Мой вопросительный взгляд вызывает на его лице недоумение.

— Что у вас за ранка на щеке? — только сейчас замечаю глубокую царапину, вглядываясь в него. Весь день избегала будоражащего голубоглазого взгляда, а тут не удержалась.

— Ах, это, — машет он рукой, будто какой-то пустяк, — пытался побриться утром...

— Могли бы попросить кого-нибудь из персонала о помощи.

— Поможете мне? Я правша, — дергает плечом перебинтованной руки, — и левая рука ленится. Вдруг порежусь и истеку кровью. Зачем вам лишние хлопоты?

Неужели он хочет попросить меня о...

Вот же хитрец этот Олег Гуров. И смешно и не очень.

— Ну, кровью вы вряд ли истечете, как сами говорите, а вот с бритвой шутить на самом деле не стоит. Показывайте, где она лежит.

Косметичка покоится на столике перед зеркалом, и Гуров передаёт её мне в руки.

Стоп. Косметичка, в которой находятся мужские принадлежности? И как она туда попала? Значит, кто-то побывал у него из посетителей.

— Не уверена, что сделаю как надо, — открываю ее, чтобы достать пену и саму бритву.

Мои руки слегка дрожат, а надо бы успокоиться. Находясь на близком с ним расстоянии, я вдыхаю тонкий аромат его одеколона или крема после бритья. Выдавливаю на свои ладони приятную на ощупь пену и прикасаюсь легонько к щекам больного, размазывая ее по щетинистым скулам.
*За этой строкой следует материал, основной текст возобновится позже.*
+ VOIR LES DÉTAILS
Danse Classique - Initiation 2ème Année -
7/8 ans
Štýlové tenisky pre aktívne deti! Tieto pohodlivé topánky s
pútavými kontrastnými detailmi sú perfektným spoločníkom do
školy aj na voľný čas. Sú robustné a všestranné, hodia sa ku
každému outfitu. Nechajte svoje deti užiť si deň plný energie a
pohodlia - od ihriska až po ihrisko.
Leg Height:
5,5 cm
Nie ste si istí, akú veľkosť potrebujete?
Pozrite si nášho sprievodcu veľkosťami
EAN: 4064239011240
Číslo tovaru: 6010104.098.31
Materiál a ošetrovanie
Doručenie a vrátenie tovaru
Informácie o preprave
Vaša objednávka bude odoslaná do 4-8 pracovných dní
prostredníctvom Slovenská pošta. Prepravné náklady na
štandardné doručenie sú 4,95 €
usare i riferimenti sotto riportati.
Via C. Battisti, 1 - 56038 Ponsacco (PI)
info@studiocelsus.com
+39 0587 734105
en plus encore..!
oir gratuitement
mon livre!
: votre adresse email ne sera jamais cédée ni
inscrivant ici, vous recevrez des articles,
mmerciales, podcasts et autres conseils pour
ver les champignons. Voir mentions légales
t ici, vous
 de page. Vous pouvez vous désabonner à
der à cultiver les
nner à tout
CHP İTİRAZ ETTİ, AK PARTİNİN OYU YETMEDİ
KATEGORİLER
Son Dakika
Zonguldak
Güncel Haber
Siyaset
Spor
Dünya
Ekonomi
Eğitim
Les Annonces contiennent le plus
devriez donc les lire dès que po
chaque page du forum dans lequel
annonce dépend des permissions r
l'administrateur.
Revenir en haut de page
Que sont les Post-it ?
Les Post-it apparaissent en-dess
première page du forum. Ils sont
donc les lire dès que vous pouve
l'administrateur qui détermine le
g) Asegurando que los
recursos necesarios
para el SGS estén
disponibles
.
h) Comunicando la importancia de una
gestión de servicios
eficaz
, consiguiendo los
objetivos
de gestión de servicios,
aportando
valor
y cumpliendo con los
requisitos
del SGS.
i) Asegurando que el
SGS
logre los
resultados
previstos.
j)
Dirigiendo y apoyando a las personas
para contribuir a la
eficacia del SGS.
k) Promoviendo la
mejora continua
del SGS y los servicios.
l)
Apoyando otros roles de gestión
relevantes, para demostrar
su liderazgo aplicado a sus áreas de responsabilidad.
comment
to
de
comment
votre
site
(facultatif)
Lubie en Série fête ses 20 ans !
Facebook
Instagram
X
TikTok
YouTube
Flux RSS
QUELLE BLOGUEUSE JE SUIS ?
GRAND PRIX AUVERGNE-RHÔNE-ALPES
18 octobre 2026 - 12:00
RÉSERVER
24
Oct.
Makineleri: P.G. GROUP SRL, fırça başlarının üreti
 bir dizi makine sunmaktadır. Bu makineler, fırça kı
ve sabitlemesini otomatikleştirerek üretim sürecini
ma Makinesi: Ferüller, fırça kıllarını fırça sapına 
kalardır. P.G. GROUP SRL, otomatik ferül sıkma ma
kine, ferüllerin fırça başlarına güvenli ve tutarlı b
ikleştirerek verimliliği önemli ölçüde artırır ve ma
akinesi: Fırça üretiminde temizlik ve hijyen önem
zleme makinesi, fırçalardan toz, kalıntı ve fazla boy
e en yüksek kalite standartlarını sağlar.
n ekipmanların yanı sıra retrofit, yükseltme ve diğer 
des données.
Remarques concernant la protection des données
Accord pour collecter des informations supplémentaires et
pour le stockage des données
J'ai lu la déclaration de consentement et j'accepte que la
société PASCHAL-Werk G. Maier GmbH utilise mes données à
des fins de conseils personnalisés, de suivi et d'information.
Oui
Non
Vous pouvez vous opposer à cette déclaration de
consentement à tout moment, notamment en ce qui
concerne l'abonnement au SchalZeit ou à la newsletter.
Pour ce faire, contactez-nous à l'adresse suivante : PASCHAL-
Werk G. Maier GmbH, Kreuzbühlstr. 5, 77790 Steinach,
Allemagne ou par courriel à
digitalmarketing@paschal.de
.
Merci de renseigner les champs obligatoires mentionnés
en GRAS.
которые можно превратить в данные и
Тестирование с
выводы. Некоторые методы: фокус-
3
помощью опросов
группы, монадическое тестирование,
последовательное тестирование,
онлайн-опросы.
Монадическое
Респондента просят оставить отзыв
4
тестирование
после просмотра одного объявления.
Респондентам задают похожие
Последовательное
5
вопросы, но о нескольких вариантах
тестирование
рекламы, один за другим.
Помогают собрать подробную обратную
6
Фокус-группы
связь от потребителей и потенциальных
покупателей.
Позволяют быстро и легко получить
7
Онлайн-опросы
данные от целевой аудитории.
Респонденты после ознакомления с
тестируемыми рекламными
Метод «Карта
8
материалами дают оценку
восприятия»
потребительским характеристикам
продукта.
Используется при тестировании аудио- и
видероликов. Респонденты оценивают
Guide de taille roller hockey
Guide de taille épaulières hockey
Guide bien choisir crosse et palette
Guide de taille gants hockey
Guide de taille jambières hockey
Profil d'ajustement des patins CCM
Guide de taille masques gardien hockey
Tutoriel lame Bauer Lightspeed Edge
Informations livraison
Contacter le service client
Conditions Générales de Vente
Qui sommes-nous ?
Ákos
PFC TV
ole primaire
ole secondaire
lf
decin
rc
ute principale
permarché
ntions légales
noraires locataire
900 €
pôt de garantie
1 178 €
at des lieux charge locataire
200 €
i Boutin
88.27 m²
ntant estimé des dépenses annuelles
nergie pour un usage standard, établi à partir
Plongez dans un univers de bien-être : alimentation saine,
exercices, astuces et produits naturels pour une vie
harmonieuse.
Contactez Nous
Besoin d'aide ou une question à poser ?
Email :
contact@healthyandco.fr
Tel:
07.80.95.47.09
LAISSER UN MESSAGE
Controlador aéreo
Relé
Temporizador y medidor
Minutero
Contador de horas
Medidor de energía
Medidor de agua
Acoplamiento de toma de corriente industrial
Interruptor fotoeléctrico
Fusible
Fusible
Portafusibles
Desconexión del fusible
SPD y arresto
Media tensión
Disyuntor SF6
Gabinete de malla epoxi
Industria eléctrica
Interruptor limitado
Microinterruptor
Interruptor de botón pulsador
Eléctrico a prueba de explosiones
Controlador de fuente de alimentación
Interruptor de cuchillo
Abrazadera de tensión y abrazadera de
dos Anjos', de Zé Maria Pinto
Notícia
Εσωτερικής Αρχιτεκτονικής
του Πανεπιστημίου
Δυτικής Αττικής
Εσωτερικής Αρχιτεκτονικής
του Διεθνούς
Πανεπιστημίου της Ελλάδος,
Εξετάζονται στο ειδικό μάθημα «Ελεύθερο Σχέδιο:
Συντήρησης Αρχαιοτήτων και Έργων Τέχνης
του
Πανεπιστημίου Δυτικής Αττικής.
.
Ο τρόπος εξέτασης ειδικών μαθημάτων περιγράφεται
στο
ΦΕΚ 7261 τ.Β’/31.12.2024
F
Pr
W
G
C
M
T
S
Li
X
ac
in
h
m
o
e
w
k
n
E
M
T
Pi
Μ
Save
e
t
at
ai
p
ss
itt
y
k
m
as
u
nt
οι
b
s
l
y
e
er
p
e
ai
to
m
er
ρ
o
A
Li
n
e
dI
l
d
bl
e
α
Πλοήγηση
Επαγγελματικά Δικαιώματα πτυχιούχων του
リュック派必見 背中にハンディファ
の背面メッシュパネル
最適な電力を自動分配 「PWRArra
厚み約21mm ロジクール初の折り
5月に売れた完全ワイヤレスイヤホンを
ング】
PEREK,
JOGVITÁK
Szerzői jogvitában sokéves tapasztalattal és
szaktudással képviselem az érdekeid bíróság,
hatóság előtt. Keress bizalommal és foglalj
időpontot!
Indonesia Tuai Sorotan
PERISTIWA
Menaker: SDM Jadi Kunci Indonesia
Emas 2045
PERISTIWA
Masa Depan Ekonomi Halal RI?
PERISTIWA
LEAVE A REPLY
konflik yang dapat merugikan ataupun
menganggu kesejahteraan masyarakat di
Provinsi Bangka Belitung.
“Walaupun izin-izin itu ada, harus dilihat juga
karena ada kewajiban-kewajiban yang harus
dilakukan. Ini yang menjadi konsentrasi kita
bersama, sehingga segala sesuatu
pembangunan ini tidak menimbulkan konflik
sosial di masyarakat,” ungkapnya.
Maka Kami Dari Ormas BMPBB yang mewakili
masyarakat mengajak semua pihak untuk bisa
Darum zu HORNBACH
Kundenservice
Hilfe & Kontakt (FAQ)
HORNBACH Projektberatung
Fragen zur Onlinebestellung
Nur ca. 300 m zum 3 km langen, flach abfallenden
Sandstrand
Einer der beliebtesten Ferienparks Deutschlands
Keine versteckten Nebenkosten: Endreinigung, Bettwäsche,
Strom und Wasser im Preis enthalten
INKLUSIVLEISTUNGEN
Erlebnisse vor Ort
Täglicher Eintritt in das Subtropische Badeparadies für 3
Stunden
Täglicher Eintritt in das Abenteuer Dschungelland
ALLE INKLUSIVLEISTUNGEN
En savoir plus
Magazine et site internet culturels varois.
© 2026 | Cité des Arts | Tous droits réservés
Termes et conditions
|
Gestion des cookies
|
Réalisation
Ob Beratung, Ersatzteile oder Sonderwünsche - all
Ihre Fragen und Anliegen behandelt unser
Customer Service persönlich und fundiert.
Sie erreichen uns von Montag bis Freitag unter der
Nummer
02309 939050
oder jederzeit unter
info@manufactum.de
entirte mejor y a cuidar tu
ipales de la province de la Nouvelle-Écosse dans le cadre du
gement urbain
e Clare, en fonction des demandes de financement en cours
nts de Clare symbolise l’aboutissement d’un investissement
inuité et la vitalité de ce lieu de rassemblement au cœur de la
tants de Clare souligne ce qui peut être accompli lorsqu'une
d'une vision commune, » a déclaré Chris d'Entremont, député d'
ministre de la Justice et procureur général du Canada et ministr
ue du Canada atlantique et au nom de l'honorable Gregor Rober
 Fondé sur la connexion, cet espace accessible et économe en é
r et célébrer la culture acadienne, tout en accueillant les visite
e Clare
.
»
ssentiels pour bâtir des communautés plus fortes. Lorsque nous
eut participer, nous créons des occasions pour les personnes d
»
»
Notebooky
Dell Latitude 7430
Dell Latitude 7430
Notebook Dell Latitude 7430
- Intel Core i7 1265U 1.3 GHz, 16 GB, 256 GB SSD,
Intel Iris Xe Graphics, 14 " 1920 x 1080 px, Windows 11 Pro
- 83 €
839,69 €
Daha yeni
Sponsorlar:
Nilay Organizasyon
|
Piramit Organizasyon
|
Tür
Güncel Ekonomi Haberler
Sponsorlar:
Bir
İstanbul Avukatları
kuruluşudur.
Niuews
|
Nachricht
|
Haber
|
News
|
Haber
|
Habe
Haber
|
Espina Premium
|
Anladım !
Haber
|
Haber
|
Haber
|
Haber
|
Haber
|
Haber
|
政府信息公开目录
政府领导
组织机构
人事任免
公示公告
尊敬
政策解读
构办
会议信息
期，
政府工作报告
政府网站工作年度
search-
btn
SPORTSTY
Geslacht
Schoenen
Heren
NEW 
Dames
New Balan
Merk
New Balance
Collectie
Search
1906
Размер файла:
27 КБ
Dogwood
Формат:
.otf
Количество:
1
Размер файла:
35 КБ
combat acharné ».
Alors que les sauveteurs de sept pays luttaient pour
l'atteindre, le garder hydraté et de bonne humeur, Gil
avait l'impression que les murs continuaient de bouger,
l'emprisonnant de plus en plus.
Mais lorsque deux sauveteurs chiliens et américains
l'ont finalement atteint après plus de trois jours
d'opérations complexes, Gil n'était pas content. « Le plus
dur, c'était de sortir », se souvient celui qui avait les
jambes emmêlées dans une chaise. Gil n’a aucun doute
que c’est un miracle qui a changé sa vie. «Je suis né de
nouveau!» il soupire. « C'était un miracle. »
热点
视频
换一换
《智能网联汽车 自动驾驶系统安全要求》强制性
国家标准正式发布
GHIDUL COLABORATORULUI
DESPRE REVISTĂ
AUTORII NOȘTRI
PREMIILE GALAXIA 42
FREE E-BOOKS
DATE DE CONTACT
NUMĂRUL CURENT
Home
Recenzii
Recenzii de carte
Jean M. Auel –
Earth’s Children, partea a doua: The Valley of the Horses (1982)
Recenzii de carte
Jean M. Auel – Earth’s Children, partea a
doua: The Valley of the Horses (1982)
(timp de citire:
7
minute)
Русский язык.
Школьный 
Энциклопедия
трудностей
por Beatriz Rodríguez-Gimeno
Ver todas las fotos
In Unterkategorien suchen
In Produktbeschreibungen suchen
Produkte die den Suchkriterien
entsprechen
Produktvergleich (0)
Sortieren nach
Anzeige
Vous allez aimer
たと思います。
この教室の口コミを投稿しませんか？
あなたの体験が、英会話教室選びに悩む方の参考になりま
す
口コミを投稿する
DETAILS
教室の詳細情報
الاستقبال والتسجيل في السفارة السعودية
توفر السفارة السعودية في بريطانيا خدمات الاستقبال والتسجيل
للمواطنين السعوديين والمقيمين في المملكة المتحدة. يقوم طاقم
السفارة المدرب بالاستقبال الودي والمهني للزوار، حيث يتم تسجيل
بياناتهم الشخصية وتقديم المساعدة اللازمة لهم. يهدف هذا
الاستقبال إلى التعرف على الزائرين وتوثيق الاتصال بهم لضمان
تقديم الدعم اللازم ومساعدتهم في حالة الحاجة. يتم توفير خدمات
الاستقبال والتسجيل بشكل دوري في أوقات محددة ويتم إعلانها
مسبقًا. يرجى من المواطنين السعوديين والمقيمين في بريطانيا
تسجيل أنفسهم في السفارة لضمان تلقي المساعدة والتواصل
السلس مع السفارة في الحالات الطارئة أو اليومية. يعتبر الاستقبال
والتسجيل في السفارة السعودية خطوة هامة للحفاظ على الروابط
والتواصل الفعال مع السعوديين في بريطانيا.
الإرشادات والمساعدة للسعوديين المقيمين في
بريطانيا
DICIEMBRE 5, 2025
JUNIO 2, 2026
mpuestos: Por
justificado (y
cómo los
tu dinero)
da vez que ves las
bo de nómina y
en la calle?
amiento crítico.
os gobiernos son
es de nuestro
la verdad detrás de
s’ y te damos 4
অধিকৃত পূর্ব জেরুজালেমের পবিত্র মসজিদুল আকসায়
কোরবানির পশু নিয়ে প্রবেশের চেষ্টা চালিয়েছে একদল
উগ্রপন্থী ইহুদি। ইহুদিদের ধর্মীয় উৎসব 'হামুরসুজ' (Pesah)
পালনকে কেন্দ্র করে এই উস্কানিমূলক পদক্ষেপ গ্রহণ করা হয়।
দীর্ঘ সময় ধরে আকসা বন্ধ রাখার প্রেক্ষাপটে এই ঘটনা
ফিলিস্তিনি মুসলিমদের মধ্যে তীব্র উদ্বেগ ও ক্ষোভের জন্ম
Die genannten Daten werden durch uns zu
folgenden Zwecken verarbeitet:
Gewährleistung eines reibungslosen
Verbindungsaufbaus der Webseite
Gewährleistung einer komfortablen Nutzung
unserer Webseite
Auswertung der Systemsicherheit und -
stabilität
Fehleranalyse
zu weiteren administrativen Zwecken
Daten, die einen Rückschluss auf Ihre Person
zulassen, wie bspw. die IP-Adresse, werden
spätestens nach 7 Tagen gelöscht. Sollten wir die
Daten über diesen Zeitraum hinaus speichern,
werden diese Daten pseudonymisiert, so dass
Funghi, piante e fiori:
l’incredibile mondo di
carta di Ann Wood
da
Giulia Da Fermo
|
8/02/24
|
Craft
Гуров закрывает глаза, поддаваясь моей ласке. Он дурманит. Запах. А, возможно, и сам Гуров. Скулы его мужественные, шея крепкая, и глаза цвета лазурного моря изредка наблюдают за мной. Чуть наклонившись к нему, я провожу станком по щетинистому подбородку.

— Просто водите бритвенным станком туда-сюда и не бойтесь прикоснуться другой рукой к моей щеке. У вас отлично получается, — говорит сердцеед с ликованием в голосе и улыбкой на губах.

А мне тем временем стыдно, несмотря на то, что увлечена столь для меня интимным действием при тесном с ним контакте. Человек едва мне знаком, а я прикасаюсь к нему так, как прикасалась когда-то к Глебу. Помогаю Гурову избавиться от колкой щетины, когда это не так важно, как, например, чистка зубов или принятие душа. Ну, подумаешь, походил бы неделю-другую небритым. Не конец света. Не умер бы. И я бы сейчас не занималась тем, чем не должна была заниматься вовсе.

— Что с вами? — спрашивает он, когда я заканчиваю бритье и споласкиваю под водой руки. — Я перегнул с просьбой?

— Все нормально, — вытираю полотенцем насухо, — надеюсь, теперь вы чувствуете себя более комфортно?

— Без сомнения.

— Я рада.

— Постойте, — вновь останавливает он, когда я намереваюсь выбраться из этого места. На сегодня Гурова с его дурманящей близостью достаточно. — Спасибо.

— Будьте здоровы.

— Я так понимаю, Вера Николаевна, что спустя несколько часов — конец вашего рабочего дня?

Стоя к нему вполоборота, я гляжу на мужчину через плечо и просто киваю головой в ответ. Гладковыбритый Гуров — это не тот Гуров, которого я впервые увидела. Теперь он выглядит моложе, но кучерявые волосы на голове находятся все в том же хаосе. Глаза те же и также блестят. Лишь уголки его рта опущены в огорчении.

Держусь за ручку двери, чтобы в любой момент открыть ее и сбежать от Олега наряду с мыслями о нем.

— Что ж, я буду скучать, — доносится до меня его чуть хрипловатый голос.

— Уверяю, скучать вам долго не придётся, — говорю ему, выходя из палаты.

Следующим вечером меня ожидает ночное дежурство, и дай Бог провести его спокойно, подальше от этой комнаты и её пациента. Иначе… Иначе, он полностью завладеет моим воображением и мыслями. И следующий орган, который попадет под его удар, будет мое сердце.